Di hadapanmu aku ucap kata selesai. Tapi itu ternyata sementara. Ketika aku sadar bahwa kamu tiada, aku berduka. Sangat. Terkenang segala kisah ketulusan dan pengabdianmu untukku, walau tak ada cinta di dada. Aku juga yakin di tengah kebencianmu padaku terselip kerinduan dan kenangan tentang kehangatan kisah kita karena kamu tahu, akulah hidupmu. Katamu aku gila, tapi ingat dengan kegilaanku aku bisa mengambilkan cita-citamu yang tersimpan dalam selembar kertas bernilai.

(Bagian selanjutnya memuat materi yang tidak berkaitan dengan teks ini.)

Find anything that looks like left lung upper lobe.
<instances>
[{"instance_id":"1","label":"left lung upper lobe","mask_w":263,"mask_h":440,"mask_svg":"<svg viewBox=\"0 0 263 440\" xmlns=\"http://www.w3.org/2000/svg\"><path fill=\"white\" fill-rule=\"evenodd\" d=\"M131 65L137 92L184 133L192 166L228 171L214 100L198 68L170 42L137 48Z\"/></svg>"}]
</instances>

Kamu tahu bagaimana kisah gila itu terjadi, sesuatu yang tidak mungkin dikerjakan oleh Jin yang biasa bekerja dalam satu malam sekalipun. Kini, kerja belum selesai belum apa-apa. Aku belum menerima, tak bisa sepertinya. Aku masih menggelora, sekalipun pagar yang dibuat kawan-kawan untukku begitu tangguh mengungkungku, akan aku terjang. Pasti. Aku masih berpikir tentang tenaga. Berusaha untuk membunuh amarah, hanya untuk kamu dan kebahagianmu. Mudah-mudahan aku bisa, dan terbiasa menjalani hidup ini tanpa rintahan manja darimu. Doakan aku. Love u more than I can say.

Melalui si popon yang menjadi harta rampasan perang.
Sebuah kisah yang diceritakan secara imajiner.